A Drug Combination Rescues Frataxin-Dependent Neural and Cardiac Pathophysiology in FA Models

Rosella Abeti; Mittal Jasoliya; Sahar Al-Mahdawi; Mark Pook; Cristina Gonzalez-Robles; Chun Kiu Hui; Gino Cortopassi; Paola Giunti

doi:10.3389/fmolb.2022.830650

A Drug Combination Rescues Frataxin-Dependent Neural and Cardiac Pathophysiology in FA Models

Front Mol Biosci. 2022 May 19:9:830650. doi: 10.3389/fmolb.2022.830650. eCollection 2022.

Authors

Rosella Abeti¹, Mittal Jasoliya², Sahar Al-Mahdawi³, Mark Pook³, Cristina Gonzalez-Robles¹, Chun Kiu Hui², Gino Cortopassi², Paola Giunti¹

Affiliations

¹ Ataxia Centre, Department of Clinical and Movement Neurosciences, UCL, Institute of Neurology, London, United Kingdom.
² Department of Molecular Biosciences, School of Veterinary Medicine, UC Davis, Davis, CA, United States.
³ Department of Life Sciences, Institute of Environment, Health, and Societies, College of Health and Life Sciences, Division of Biosciences, Brunel University London, Uxbridge, United Kingdom.

Abstract

Friedreich's ataxia (FA) is an inherited multisystemic neuro- and cardio-degenerative disorder.
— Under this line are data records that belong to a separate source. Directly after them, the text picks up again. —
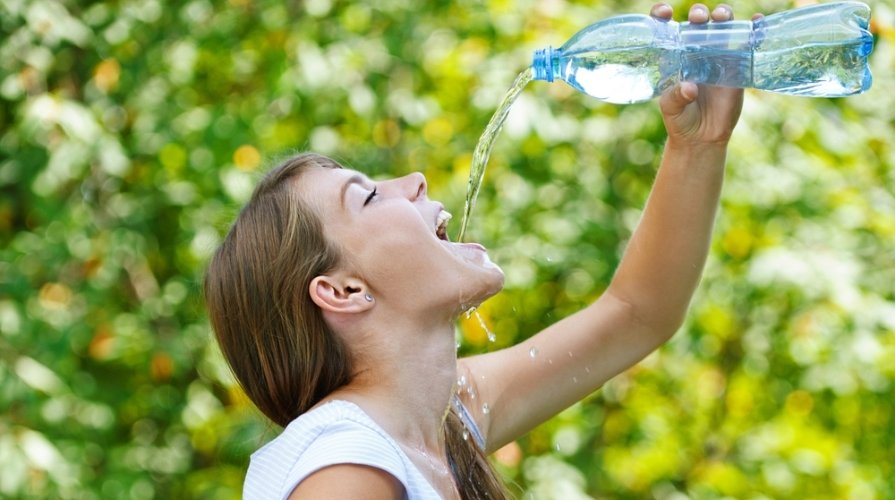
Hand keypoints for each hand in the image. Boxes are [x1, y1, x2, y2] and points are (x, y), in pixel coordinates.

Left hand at [651, 3, 754, 145]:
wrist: (702, 137)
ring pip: (722, 27)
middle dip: (699, 14)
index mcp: (674, 57)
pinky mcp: (737, 66)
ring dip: (723, 15)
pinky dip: (753, 29)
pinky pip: (746, 43)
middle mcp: (695, 51)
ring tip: (722, 17)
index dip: (663, 15)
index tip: (665, 13)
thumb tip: (690, 87)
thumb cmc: (680, 120)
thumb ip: (676, 96)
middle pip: (698, 22)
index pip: (665, 29)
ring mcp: (717, 56)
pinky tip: (757, 20)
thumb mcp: (671, 109)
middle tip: (698, 19)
Seventy-four clinical trials are listed for FA (including past and present), but none are considered FDA/EMA-approved therapy. To date, FA therapeutic strategies have focused along two main lines using a single-drug approach: a) increasing frataxin and b) enhancing downstream pathways, including antioxidant levels and mitochondrial function. Our novel strategy employed a combinatorial approach to screen approved compounds to determine if a combination of molecules provided an additive or synergistic benefit to FA cells and/or animal models. Eight single drug molecules were administered to FA fibroblast patient cells: nicotinamide riboside, hemin, betamethasone, resveratrol, epicatechin, histone deacetylase inhibitor 109, methylene blue, and dimethyl fumarate. We measured their individual ability to induce FXN transcription and mitochondrial biogenesis in patient cells. Single-drug testing highlighted that dimethyl fumarate and resveratrol increased these two parameters. In addition, the simultaneous administration of these two drugs was the most effective in terms of FXN mRNA and mitobiogenesis increase. Interestingly, this combination also improved mitochondrial functions and reduced reactive oxygen species in neurons and cardiomyocytes. Behavioral tests in an FA mouse model treated with dimethyl fumarate and resveratrol demonstrated improved rotarod performance. Our data suggest that dimethyl fumarate is effective as a single agent, and the addition of resveratrol provides further benefit in some assays without showing toxicity. Therefore, they could be a valuable combination to counteract FA pathophysiology. Further studies will help fully understand the potential of a combined therapeutic strategy in FA pathophysiology.

Keywords: Dimethyl fumarate (DMF); Frataxin (FXN); Friedreich’s Ataxia (FA); Mitochondrial membrane potential (ΔΨm); Reactive Oxygen species (ROS); Resveratrol (Resv).